Roman : "Au cœur de la tempête" (37)

Publié le par M. P.

 

Nous poursuivons la publication du roman de Martine.

Roman :
     

Au cœur de la tempête
                                         

                                            Martine POUTOU

37

 

III - Le chaos

                  

L’orage maléfique dans sa gorge nouée

Traîne une épaisse couche d’angoisse survoltée

Portant la certitude d’y voir noyer sa vie

D’en éteindre les astres en insultant la nuit.

 

Dans le brouillard funeste d’un avenir douteux

Le chaos pernicieux qui hante son sommeil

La propulse hors de l’antre d’un vieux chacal hideux

Qui enserre sa vie de ses crocs en éveil.

 

Pardon, vie en détresse ! Je veux quitter ce mal

Qui réduit mon bourreau à l’état animal !

Ma conscience salue la petite étincelle

Qui, sortant du nuage, vient redresser mes ailes.

 

Elle s’en remet à toi, poésie salvatrice,

Persuade l’animal de ne plus l’approcher

Ces mots empoisonnés, mélopée destructive,

Ne sauront plus charmer son cœur désaimanté. 

 

Candice avait très vite retrouvé sa place près des siens, heureux de la sentir de nouveau là, auprès d’eux. Claire lui avait suggéré de se faire aider psychologiquement, ce qu’elle avait entrepris derechef.

En effet, étant à fleur de peau, elle pleurait à la moindre émotion. Elle avait besoin de se reconstruire. Elle se sentait surtout envahie par le manque de cet homme qu’elle avait aimé et qu’il lui semblait aimer encore malgré tout ce qu’elle avait enduré. Elle se refusait toutefois à répondre à ses messages qui continuaient à harceler son téléphone. Malgré l’immense joie de se retrouver en présence des siens, son moral était en berne. Il manquait à sa vie le chant du rossignol venant la bercer de sa romance au creux d’un nid douillet. Elle était certes libre mais en deuil. L’idée de passer les fêtes en famille la réconfortait.  Michka, ami fidèle, vieillissait. Malgré la douleur que ses rhumatismes lui imposaient, il avait su lui faire la fête en la voyant. Quant à sa petite Faustine, elle remplissait les jours de sourires et de câlins. Elle ressemblait de plus en plus à son père. Ces bouffées d’oxygène ramenaient Candice, un peu plus sur terre, lui permettant d’apprécier de nouveau la saveur de ces petits bonheurs tout simples.

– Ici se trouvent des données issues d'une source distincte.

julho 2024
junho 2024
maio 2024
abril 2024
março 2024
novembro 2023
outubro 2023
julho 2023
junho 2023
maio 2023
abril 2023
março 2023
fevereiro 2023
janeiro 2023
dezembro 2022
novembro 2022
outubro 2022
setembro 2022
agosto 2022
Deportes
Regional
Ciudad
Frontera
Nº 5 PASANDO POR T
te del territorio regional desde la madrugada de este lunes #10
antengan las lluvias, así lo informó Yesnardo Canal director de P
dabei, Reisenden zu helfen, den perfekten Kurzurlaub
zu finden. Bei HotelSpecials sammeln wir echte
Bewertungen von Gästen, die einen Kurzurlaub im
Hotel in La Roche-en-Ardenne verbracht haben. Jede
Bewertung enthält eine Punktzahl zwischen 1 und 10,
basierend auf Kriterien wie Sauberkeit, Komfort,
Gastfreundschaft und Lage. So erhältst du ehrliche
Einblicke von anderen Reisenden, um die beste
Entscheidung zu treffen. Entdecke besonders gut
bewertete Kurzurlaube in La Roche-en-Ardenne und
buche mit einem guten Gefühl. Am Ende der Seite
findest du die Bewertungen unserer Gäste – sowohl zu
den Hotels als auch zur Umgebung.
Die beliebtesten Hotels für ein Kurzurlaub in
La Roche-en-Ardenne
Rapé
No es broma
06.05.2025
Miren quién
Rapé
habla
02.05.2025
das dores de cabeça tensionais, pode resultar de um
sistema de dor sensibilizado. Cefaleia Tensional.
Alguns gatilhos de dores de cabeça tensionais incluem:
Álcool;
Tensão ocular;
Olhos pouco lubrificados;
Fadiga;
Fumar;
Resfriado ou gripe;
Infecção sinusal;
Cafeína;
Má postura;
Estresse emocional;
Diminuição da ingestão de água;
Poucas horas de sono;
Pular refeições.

Elle en avait bien fini de ces reproches lapidaires qui avaient ruiné son moral aliéné, à l’instar de la jubilation que Joël éprouvait à la dominer. Une étincelle était née, réveillant ses pensées, guidant ses pas vers une autre vie corrélant avec la Nouvelle Année qui fleurissait déjà ses portes de gui, symbole de chance et de bonheur.

Sa peine s’estompait, effacée par ces instants merveilleux faits de rire, de complicité, de joie pure et simple.

Moments d’autant plus forts, qu’elle les avait attendus intensément ces derniers mois, avec l’espoir enfin que les choses s’arrangent.

La passion la rendait aveugle. Il lui avait fallu un an pour comprendre combien elle s’était leurrée sur son compte et sur le fait que l’on ne peut guérir complétement de ses traumatismes d’enfance. Inconsciemment, elle avait cru pouvoir revivre au travers de cette liaison passionnelle, l’impossible relation dont elle avait si peu profité durant son enfance auprès de ses parents et qui lui avait tant manqué. Mais, Joël avait ce mal qui le rongeait, engouffré au plus profond de son être et pour lequel Candice avait enfin compris qu’elle ne pouvait rien.

Pour qu’il cesse enfin de l’importuner davantage, pour mettre un terme à cette histoire, elle lui avait écrit.

Elle souhaitait qu’il sache le chaos dans lequel elle s’était retrouvée. Le mal qui la rongeait encore après cette relation tout autant passionnelle que destructive.

Elle lui expliquait qu’elle avait besoin de recul, besoin de se reconstruire, lui avouant enfin qu’elle ne l’aimait plus, que leur union était une erreur et qu’elle souhaitait ne plus le revoir. Elle ne désirait pas raviver la petite flamme qui semblait vaciller encore dans son cœur. Elle ne pouvait prendre le risque de lui parler, la conversation pouvant tourner au pugilat, comme à l’accoutumée.